Microsoft verhindert den "Lego-PC"

Im US-Kartellprozess gegen Microsoft ist John Borthwick, Vizepräsident von AOL, als Zeuge der Anklage aufgetreten.

Borthwick behauptete dort, dass PC-Hersteller wie Compaq, Dell und Hewlett-Packard von Microsoft daran gehindert würden, modifizierte Modelle oder Sondereditionen zu produzieren, auf denen auch die Windows-Oberfläche angepasst wäre.

Zur Illustration seiner Vorwürfe zeigte Borthwick den Prototypen eines "Lego-PC", der allerdings nach derzeitigen Microsoft-Lizenzbestimmungen nicht gebaut werden dürfte. Als Konsequenz forderte er, Microsofts Geschäftsfreiheit einzuschränken.

Kontrollverlust nicht hinzunehmen

Modelle wie der "Lego-PC" könnten laut Borthwick Konsumenten eine größere Auswahl bieten und gleichzeitig die Verbreitung von Software, die nicht von Microsoft produziert wird, fördern.

Der Software-Konzern wies die Vorschläge Borthwicks allerdings klar zurück, da modifizierte Windows-Versionen den Ruf des Herstellers gefährden könnten und Microsoft bei einer Änderung der Lizenzbedingungen hierauf keinen Einfluss mehr habe.

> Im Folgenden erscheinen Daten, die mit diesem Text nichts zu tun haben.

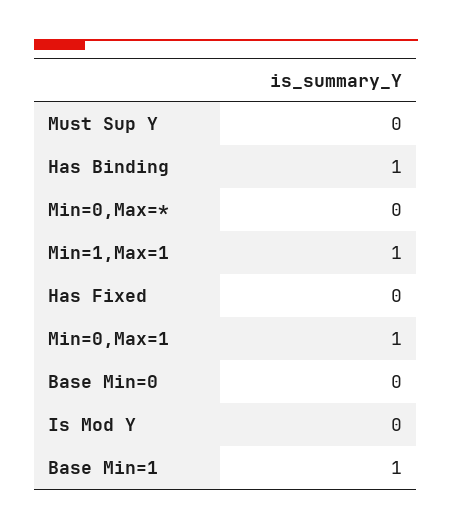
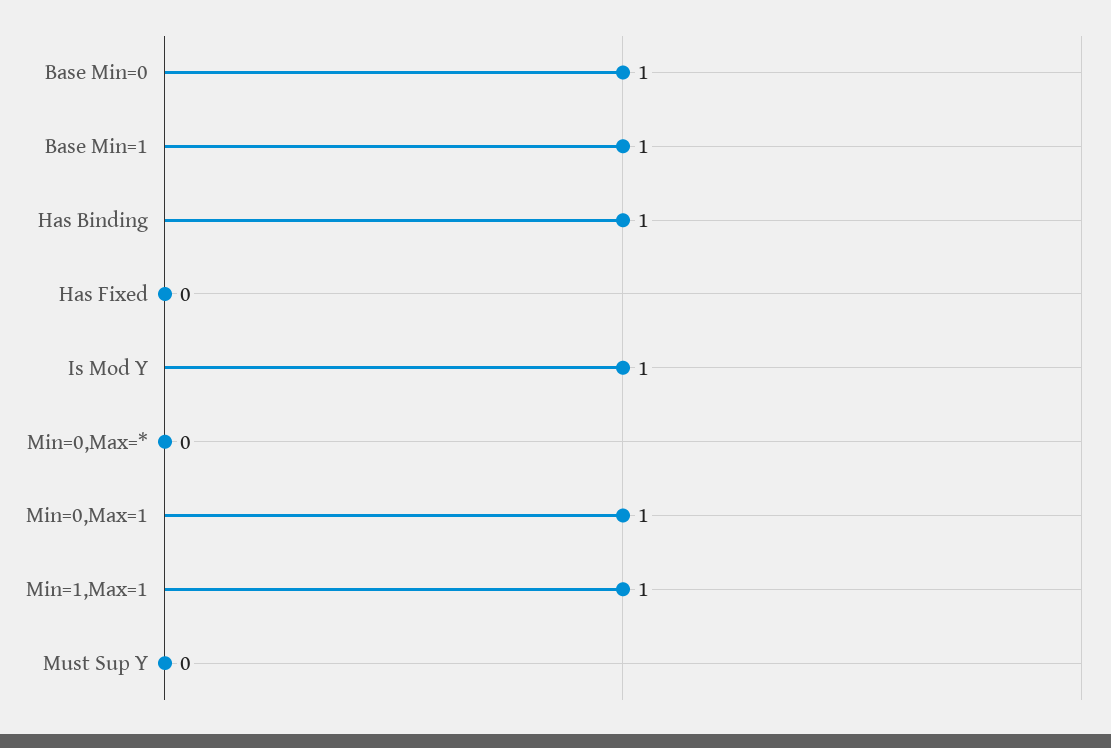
Base Min=0: 0 -> 1
Is Mod Y: 0 -> 1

Borthwick verwies in diesem Zusammenhang darauf, dass die etablierten PC-Hersteller ohnehin strenge Qualitätsmaßstäbe hätten und daher der Ruf Microsofts nicht in Gefahr sei.

Passport in der Kritik

Der AOL-Manager kritisierte zudem, dass Microsoft seine Marktmacht missbrauchen würde, um sein Authentifizierungs-Service "Passport" zu etablieren.

AOLs Konkurrenzprodukt "Magic Carpet" hat demnach gegen die Übermacht Microsofts mit seinem dirketen Zugang zur PC-Benutzeroberfläche keine Chance.

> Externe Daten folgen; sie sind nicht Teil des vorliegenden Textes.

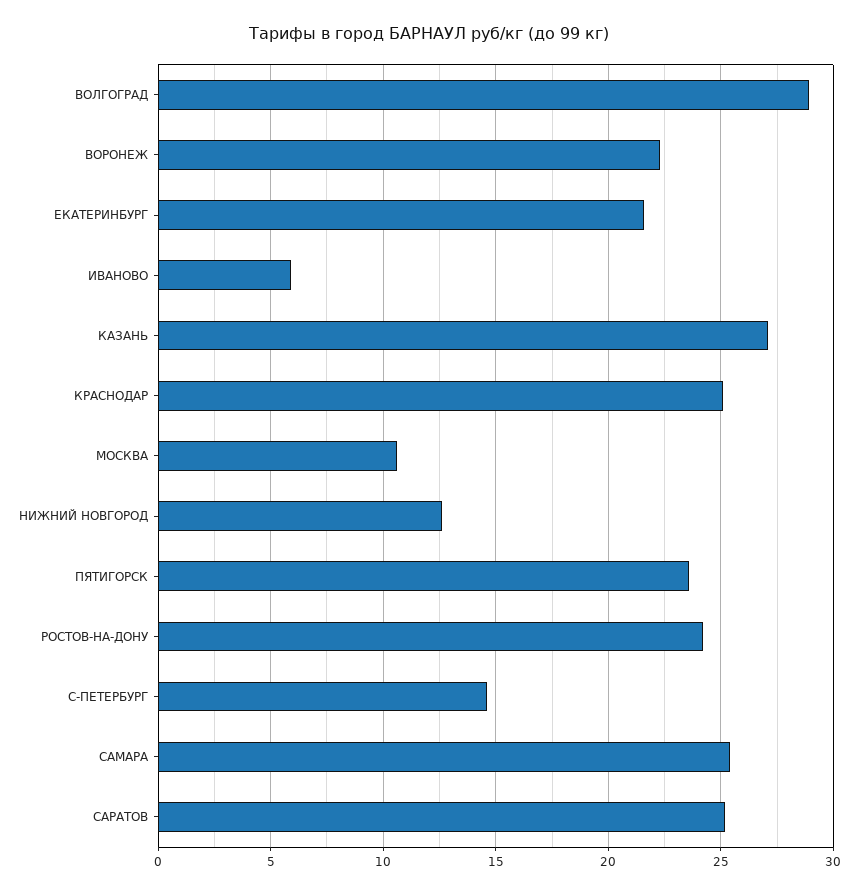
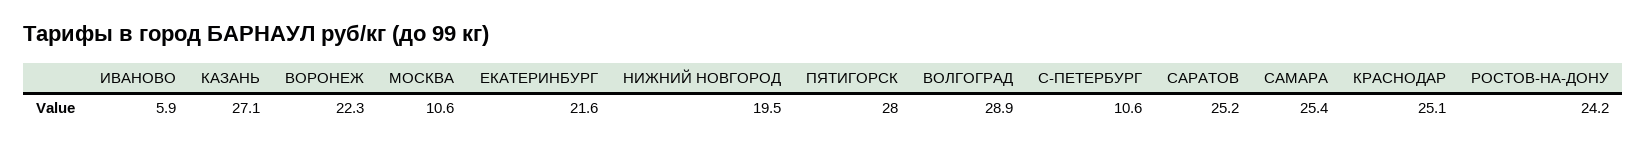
НИЖНИЙ НОВГОРОД: 12.5 -> 19.5
ПЯТИГОРСК: 23.5 -> 28
С-ПЕТЕРБУРГ: 14.5 -> 10.6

Bei Passport handelt es sich um ein Authentifizierungs-Service, über das nach einmaliger Anmeldung ein sicherer und bequemer Zugriff auf Microsoft-eigene Angebote und Dienste wie MSN Network und .Net möglich sein soll. Dazu speichert der Redmonder Softwarekonzern sensible Benutzerdaten wie Kredikartennummern und Passwörter auf einem zentralen Server.